# Data section:
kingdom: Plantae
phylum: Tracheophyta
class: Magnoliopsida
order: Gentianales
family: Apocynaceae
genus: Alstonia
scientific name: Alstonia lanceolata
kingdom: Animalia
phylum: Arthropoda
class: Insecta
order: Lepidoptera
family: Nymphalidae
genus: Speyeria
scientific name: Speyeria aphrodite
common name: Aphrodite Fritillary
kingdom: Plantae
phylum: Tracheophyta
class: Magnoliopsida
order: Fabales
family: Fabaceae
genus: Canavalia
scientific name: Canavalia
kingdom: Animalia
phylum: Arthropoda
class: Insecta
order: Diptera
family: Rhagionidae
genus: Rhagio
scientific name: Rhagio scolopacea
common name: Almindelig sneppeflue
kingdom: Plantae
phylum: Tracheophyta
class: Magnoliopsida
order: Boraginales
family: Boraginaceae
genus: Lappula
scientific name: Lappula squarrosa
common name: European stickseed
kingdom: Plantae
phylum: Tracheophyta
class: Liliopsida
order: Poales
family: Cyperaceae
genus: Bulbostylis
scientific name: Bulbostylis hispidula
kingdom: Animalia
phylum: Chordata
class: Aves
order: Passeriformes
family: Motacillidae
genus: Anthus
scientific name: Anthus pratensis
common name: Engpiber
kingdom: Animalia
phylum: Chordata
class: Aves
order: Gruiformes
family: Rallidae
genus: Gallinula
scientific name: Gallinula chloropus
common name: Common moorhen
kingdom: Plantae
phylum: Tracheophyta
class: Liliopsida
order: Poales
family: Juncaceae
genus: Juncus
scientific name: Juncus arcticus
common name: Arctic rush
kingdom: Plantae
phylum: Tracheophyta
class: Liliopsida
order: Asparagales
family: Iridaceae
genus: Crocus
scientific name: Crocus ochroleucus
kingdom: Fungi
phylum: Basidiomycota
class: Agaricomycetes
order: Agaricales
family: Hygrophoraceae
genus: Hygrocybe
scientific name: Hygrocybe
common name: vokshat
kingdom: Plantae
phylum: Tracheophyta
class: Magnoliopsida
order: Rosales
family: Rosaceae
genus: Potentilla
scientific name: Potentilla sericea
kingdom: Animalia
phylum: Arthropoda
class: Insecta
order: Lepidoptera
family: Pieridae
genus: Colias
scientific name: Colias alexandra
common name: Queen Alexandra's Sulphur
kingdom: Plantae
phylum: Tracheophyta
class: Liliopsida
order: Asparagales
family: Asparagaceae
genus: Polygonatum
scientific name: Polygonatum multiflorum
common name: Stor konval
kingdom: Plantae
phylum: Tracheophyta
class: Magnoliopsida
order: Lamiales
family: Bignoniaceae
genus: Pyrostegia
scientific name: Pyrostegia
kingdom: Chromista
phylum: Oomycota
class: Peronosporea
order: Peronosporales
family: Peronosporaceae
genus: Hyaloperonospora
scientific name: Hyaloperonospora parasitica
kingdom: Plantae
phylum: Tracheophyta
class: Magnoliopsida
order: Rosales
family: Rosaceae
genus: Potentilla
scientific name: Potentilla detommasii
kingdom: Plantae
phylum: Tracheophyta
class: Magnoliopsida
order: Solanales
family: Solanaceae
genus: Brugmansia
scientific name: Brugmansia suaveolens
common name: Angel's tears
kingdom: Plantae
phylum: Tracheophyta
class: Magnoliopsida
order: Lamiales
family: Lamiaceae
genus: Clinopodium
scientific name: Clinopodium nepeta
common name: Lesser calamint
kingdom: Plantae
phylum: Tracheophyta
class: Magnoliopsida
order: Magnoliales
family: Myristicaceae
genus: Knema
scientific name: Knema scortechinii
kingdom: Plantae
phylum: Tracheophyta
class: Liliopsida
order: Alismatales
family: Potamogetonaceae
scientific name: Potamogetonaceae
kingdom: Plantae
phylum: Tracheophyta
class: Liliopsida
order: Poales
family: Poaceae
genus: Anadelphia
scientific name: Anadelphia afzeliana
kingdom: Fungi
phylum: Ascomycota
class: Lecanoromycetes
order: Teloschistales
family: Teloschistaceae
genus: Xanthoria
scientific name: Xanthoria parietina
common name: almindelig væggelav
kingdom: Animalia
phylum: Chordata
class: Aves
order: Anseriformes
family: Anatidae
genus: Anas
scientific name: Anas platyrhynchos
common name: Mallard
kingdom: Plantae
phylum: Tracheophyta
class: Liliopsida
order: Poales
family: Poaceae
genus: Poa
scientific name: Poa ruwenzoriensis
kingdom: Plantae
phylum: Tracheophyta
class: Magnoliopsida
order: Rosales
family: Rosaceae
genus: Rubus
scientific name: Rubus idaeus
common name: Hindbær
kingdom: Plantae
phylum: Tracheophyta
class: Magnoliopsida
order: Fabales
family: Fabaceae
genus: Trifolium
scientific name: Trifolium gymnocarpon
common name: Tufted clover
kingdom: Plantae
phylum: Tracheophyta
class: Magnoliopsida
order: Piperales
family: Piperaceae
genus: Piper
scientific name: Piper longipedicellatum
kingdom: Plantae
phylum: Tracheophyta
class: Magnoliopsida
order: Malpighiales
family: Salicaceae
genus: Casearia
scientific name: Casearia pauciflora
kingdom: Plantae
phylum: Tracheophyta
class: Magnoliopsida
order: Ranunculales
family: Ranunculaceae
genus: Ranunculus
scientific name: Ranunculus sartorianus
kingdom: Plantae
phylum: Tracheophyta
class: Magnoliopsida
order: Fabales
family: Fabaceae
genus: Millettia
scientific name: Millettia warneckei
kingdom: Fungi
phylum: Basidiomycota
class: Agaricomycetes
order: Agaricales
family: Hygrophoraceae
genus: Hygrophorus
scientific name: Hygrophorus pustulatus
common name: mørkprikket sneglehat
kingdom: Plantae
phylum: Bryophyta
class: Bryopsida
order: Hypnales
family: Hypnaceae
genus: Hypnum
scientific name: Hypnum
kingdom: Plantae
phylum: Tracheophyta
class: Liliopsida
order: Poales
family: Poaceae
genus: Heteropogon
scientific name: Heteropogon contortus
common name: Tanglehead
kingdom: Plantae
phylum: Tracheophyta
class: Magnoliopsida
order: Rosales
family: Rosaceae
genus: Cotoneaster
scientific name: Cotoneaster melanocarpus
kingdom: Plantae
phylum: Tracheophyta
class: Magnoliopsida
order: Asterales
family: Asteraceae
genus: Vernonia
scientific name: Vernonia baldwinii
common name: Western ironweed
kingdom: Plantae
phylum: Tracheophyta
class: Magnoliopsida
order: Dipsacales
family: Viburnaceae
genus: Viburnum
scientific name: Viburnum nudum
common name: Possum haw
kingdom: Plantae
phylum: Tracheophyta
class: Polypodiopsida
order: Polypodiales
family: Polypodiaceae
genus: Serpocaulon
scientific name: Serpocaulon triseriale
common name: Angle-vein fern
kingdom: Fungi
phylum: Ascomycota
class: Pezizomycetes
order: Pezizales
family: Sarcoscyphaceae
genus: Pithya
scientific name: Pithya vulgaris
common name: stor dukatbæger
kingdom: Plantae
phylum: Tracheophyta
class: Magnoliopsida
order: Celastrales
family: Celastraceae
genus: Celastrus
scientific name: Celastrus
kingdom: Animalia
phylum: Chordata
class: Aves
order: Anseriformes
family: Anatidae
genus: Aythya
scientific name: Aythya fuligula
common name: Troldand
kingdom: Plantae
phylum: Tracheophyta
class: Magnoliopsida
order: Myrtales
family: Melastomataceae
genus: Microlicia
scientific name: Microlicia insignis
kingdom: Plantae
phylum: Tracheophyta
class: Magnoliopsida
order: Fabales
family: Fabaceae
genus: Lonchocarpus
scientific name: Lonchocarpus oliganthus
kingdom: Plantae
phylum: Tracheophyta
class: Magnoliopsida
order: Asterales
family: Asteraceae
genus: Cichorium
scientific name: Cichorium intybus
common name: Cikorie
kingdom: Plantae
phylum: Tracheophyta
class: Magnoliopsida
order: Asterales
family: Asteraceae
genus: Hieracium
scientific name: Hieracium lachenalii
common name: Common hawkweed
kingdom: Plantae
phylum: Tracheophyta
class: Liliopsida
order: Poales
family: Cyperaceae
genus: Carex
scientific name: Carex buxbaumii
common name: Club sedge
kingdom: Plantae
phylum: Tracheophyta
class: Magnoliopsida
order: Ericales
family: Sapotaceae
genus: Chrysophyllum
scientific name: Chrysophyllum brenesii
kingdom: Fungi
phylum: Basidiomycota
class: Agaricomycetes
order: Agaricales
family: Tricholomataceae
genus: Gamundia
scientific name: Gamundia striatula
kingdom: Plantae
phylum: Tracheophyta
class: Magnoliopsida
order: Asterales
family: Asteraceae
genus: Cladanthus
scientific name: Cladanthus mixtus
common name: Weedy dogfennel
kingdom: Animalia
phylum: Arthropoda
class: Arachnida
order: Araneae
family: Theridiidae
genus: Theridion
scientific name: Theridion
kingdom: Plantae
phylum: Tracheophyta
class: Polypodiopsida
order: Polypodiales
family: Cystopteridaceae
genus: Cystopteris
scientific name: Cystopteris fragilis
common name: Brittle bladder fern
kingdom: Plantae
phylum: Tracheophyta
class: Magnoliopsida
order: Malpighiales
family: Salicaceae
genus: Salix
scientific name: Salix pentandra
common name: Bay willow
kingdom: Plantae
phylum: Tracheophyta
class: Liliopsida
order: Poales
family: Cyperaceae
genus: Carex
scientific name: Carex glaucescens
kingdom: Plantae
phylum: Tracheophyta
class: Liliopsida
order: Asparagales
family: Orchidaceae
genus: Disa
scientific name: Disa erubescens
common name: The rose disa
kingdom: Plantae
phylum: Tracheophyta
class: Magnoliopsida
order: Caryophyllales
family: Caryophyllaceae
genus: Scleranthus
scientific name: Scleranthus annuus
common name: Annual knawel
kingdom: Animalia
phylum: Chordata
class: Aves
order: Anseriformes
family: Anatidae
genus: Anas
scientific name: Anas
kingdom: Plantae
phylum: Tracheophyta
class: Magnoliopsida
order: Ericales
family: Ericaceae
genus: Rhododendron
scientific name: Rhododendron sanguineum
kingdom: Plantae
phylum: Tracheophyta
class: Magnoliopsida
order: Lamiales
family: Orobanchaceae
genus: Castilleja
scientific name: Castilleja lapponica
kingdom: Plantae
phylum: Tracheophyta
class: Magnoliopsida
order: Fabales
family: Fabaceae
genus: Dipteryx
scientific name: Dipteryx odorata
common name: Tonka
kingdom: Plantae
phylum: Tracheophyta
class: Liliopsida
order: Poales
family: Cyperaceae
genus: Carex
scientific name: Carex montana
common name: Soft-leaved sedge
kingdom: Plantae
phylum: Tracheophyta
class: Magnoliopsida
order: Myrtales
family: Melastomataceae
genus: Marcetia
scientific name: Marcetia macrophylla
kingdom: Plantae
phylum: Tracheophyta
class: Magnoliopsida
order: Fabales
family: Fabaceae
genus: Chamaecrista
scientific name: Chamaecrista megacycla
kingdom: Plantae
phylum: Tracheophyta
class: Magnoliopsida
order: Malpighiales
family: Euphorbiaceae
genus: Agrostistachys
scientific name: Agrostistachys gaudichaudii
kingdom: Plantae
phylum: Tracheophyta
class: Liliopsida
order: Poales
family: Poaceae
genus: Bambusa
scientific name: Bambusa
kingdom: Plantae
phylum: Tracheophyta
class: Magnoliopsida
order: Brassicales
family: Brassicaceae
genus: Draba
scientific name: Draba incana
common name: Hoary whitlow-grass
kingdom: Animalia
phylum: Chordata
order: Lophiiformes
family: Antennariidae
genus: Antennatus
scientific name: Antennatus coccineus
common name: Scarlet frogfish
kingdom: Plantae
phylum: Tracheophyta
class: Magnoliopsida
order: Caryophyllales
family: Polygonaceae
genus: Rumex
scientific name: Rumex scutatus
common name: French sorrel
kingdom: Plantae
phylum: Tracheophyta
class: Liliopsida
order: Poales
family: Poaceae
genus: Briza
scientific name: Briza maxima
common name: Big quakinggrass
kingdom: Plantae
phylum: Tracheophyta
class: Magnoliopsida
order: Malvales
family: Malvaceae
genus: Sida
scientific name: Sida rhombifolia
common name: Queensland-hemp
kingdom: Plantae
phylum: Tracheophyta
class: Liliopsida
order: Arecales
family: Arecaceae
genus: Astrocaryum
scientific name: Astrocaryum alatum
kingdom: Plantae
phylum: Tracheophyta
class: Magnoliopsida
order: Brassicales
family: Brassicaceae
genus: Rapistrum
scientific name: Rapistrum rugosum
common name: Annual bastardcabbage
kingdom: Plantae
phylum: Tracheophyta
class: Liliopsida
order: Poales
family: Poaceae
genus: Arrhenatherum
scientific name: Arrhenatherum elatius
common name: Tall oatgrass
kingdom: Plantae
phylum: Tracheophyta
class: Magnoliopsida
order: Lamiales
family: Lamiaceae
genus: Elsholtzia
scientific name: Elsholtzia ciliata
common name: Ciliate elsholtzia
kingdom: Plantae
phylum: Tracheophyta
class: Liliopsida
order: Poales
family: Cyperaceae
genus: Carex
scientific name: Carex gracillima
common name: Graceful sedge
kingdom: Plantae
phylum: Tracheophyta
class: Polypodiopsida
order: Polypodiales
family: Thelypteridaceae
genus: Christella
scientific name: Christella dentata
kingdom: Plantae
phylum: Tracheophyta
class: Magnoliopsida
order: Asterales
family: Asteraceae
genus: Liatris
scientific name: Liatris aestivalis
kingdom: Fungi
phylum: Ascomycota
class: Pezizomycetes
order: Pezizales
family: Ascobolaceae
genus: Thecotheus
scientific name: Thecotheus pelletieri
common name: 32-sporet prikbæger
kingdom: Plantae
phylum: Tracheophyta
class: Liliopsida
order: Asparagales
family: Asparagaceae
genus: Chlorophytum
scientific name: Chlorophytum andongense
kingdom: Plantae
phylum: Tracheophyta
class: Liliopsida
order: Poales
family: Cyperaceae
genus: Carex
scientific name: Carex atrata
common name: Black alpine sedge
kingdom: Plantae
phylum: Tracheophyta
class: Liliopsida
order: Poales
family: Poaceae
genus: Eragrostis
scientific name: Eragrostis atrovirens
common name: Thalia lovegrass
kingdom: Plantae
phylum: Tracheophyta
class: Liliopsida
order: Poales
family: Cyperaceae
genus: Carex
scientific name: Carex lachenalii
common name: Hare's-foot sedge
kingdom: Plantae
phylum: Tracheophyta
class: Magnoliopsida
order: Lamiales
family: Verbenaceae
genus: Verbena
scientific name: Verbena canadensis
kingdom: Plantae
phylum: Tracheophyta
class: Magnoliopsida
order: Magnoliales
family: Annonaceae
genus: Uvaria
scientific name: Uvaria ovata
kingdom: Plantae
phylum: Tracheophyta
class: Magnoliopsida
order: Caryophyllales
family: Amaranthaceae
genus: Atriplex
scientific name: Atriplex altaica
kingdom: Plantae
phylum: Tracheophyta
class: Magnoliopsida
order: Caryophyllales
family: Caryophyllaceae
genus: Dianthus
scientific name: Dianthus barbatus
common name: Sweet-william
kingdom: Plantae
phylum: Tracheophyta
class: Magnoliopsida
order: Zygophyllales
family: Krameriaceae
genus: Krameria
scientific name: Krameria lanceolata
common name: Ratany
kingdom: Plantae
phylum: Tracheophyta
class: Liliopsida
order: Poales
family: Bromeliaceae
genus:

# Task prompt:
Quote the lines of the records exactly, starting with the line containing "order: Piperales" and ending with the line containing "phylum: Bryophyta".

# Exercise output:
order: Piperales
family: Piperaceae
genus: Piper
scientific name: Piper longipedicellatum
kingdom: Plantae
phylum: Tracheophyta
class: Magnoliopsida
order: Malpighiales
family: Salicaceae
genus: Casearia
scientific name: Casearia pauciflora
kingdom: Plantae
phylum: Tracheophyta
class: Magnoliopsida
order: Ranunculales
family: Ranunculaceae
genus: Ranunculus
scientific name: Ranunculus sartorianus
kingdom: Plantae
phylum: Tracheophyta
class: Magnoliopsida
order: Fabales
family: Fabaceae
genus: Millettia
scientific name: Millettia warneckei
kingdom: Fungi
phylum: Basidiomycota
class: Agaricomycetes
order: Agaricales
family: Hygrophoraceae
genus: Hygrophorus
scientific name: Hygrophorus pustulatus
common name: mørkprikket sneglehat
kingdom: Plantae
phylum: Bryophyta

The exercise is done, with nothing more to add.